Cole also outlines some of the fitful steps being taken at reforming this monstrous system — most of them being driven by the financial crisis, as states find they can no longer maintain vast hordes of their own citizens behind bars. And a few officials are dimly beginning to ponder the broader social (and economic — always economic!) consequences of consigning generation after generation of American citizens to lives of incarceration, poverty, hopelessness and injustice. But as Cole concludes:

Our addiction to punishment should be troubling not only because it is costly and often counterproductive, but because its race and class disparities are morally unacceptable.
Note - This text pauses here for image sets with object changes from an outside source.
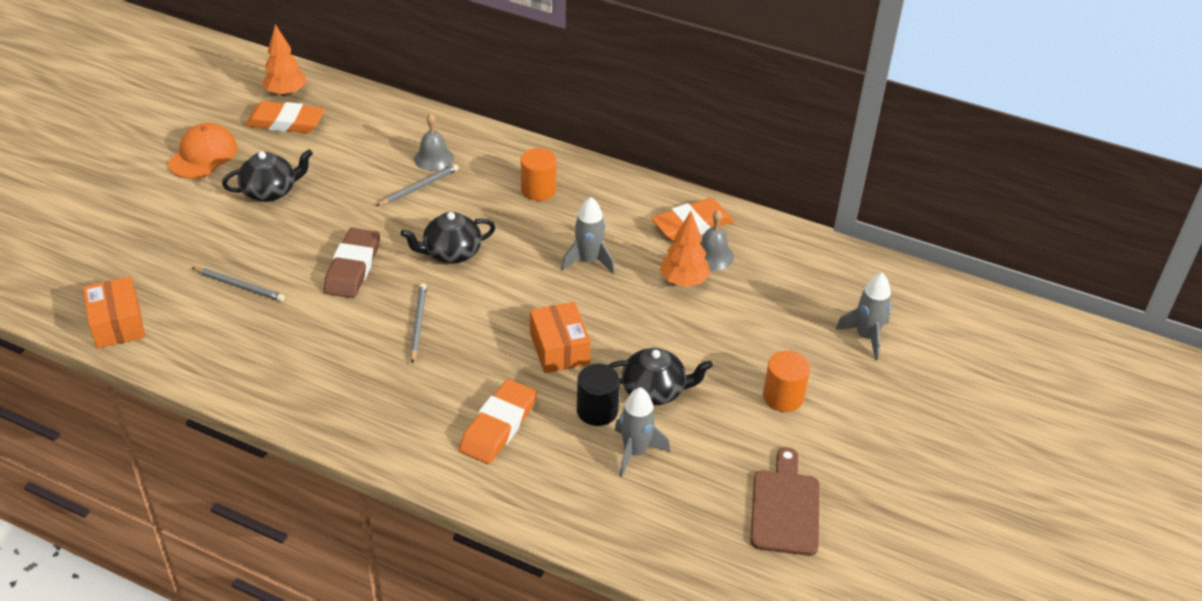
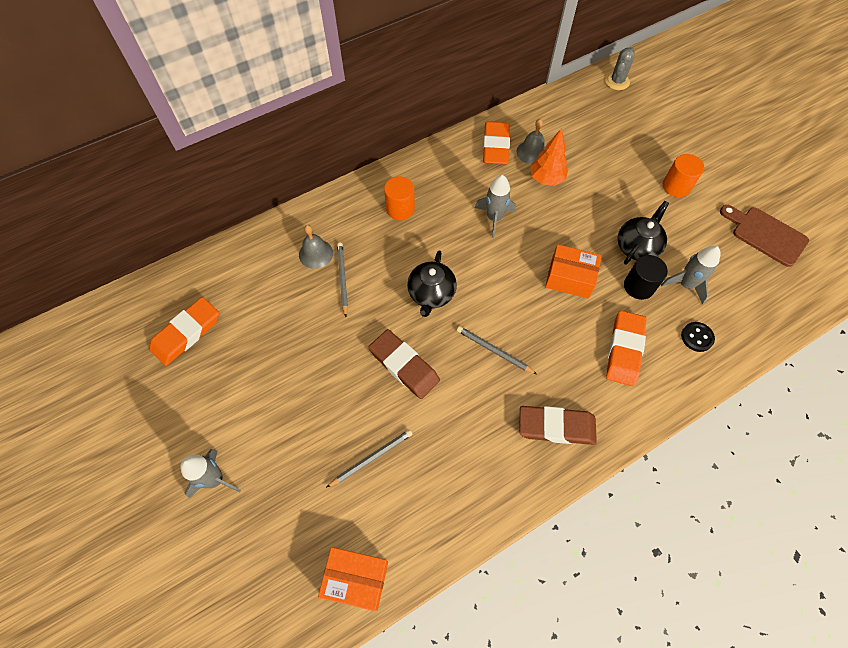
camera: 55 degrees left, 20 degrees up
(203, 155) = (178, 416): orange cap -> none
(270, 191) = (268, 384): black teapot -> none
(286, 93) = (147, 316): orange tree -> none
(361, 403) = (556, 427): none -> brown eraser
(498, 426) = (624, 350): orange eraser -> orange eraser turned 45 degrees clockwise
(566, 485) = (697, 337): none -> black button
(866, 337) = (647, 121): grey rocket -> grey rocket (215, 479)
(905, 287) = (617, 81): none -> grey cactus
The most promising arguments for reform, therefore, must appeal simultaneously to considerations of pragmatism and principle. The very fact that the US record is so much worse than that of the rest of the world should tell us that we are doing something wrong, and the sheer waste of public dollars and human lives should impel us toward reform. But as the authors of these three books make clear, we will not understand the problem fully until we candidly confront the fact that our criminal justice system would not be tolerable to the majority if its impact were felt more broadly by the general population, and not concentrated on the most deprived among us.